C’est la première fois – et sûrement pas la dernière – que le «Book Club Le Matin» reçoit un artiste-peintre à l’occasion de la publication d’une monographie qui lui est dédiée. L’immense Abdelkebir Rabi’ a été accueilli dans le Palais du Mechouar, samedi 8 mars, pour un échange autour du beau livre «Les grands fusains de Boulemane», dirigé par l’artiste et commissaire Mohamed Rachdi. Animée par l’artiste et universitaire Youssef Wahboun, la rencontre a permis d’explorer plusieurs aspects de l’univers de Rabi’, et de la place de l’émotion et de la mémoire dans son œuvre.

Le livre «Les grands fusains de Boulemane» est la troisième monographie consacrée à Abdelkebir Rabi’. Il s’agit également d’un ouvrage inaugural dans le cycle d’édition d’art lancée par Khalid Fine Arts, galerie d’art qui s’investit dans la mise en lumière des figures majeures de la scène artistique marocaine.

Mohamed Rachdi, curateur du projet, a tenu à souligner l’importance de cette œuvre dans la continuité du travail de l’artiste. Il a rappelé que son engagement pour faire reconnaître ces fusains remonte à 2008, lors d’une rétrospective où il a découvert «un travail d’une grande qualité artistique et académique, intimement lié à son histoire, à sa mémoire et à son lieu de naissance». Et d’ajouter : «Et depuis des années, je n’arrête pas de tanner Si Abdelkebir pour réaliser une grande exposition de fusain».

Chose faite, grâce à Khalid El Gharib, galeriste de Marrakech, qui a joué un rôle essentiel dans la mise en lumière et en beauté d’une exposition extraordinaire toujours visible à dans la ville ocre. Mohamed Rachdi précise : «Nous avons réalisé deux expositions, l’une à la galerie et l’autre au Hammam El Pacha, pour accompagner la sortie du livre. Ce projet ne sera que le premier d’une collection qui croise différents regards afin d’offrir une vision plus large de l’œuvre de Rabi’»

◆ **DONNÉES AFFICHÉES**:
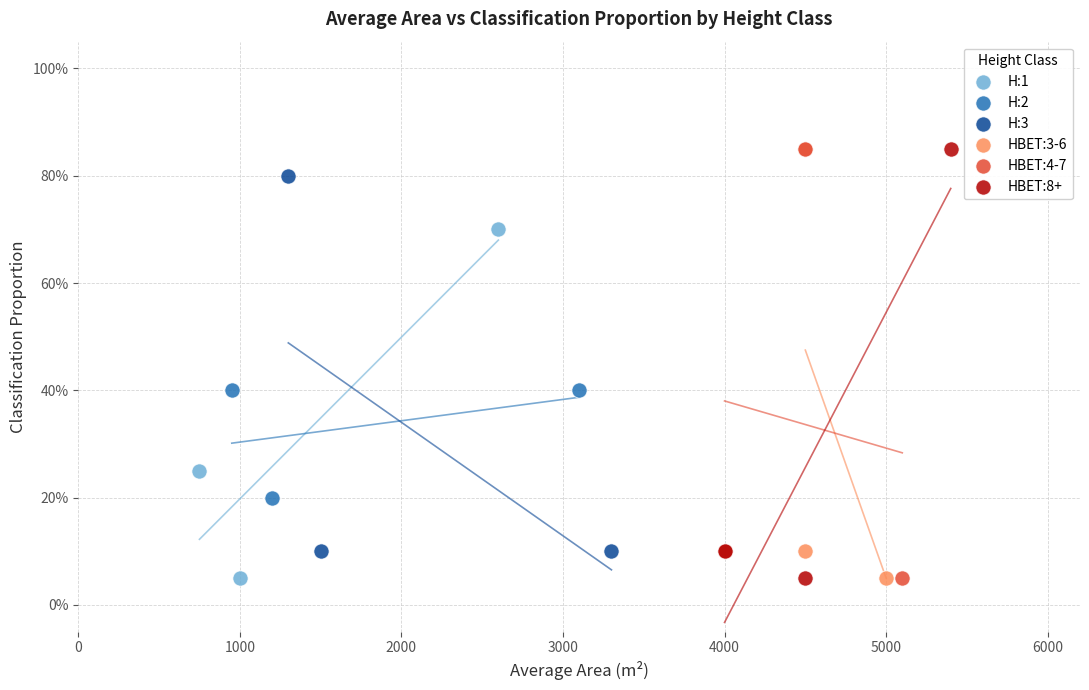

What are all the series names shown in the legend?

H:1, H:2, H:3, HBET:3-6, HBET:4-7, HBET:8+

◆ **CONSIGNE DE TRAVAIL A**: D'après le texte fourni, à quelle année remonte l'engagement de Mohamed Rachdi pour faire reconnaître les fusains d'Abdelkebir Rabi' ?
◆ **CONSIGNE DE TRAVAIL B**: Rédigez, s'il vous plaît, la suite du texte fourni sur la rencontre autour d'Abdelkebir Rabi', en repartant de sa dernière phrase.

◆ **ZONE DE RÉPONSE A**: À 2008, lors d'une rétrospective.

◆ **ZONE DE RÉPONSE B**:
Rabi’ lui-même décrit ces fusains comme une expérience immersive, aussi bien sur le plan physique qu’émotionnel : «J’ai tenu à ce que ce soit un travail monumental qui nécessite une échelle et un échafaudage, deux mètres par trois. Pourquoi ce grand format ? Parce que lorsque je le réalise, je me sens à l’intérieur même du paysage et cela donne une sensation extraordinaire. Ce n’est pas seulement les mains qui dessinent, mais tout le corps». Animé par une incroyable énergie créative, l’artiste déploie en effet des efforts immenses lors du travail, comme lors des périples qu’il effectue dans le lieu qu’il dessine, nous explique Youssef Wahboun pour illustrer la passion qui anime Abdelkebir Rabi’.

Abstrait et figuratif

Si vous ne connaissez de Rabi’ que ses œuvres abstraites, marquées par l’élan vif d’un noir sabrant la surface claire de la toile, sachez que l’artiste n’a jamais cessé d’osciller entre abstraction et figuration. Mohamed Rachdi insiste sur cette particularité en affirmant : «Ce n’est pas une figuration qui mène à l’abstraction, mais une coexistence des deux. C’est un continuum dans son parcours». Cette posture va à l’encontre d’une certaine doxa qui a voulu imposer l’abandon de la figuration au profit d’une abstraction jugée plus savante.

Michel Guérin, philosophe et auteur d’un texte pour le livre, confirme cette analyse : «Rabi’ se moque totalement de ce stéréotype qui veut qu’un mur s’élève entre l’abstraction et la figuration. Ce sont deux modalités d’une même quête.» Il voit dans l’approche de l’artiste un véritable itinéraire spirituel, couronné par une illumination, au propre comme au figuré : «Il ne s’agit pas d’une lumière physique ou phosphorescente, mais d’une lumière qui passe par l’apparence et va au-delà.»

Le philosophe démontre le rapport conflictuel entre le noir et le blanc, ainsi que l'ombre et la lumière. Les fusains, réalisés sur papier, révèlent cette tension profonde où le noir semble se confronter à la lumière, créant un équilibre fragile. La lumière effleure la roche et les branches, dévoilant des détails subtils, tout en laissant dans l'ombre des zones mystérieuses et indéfinies.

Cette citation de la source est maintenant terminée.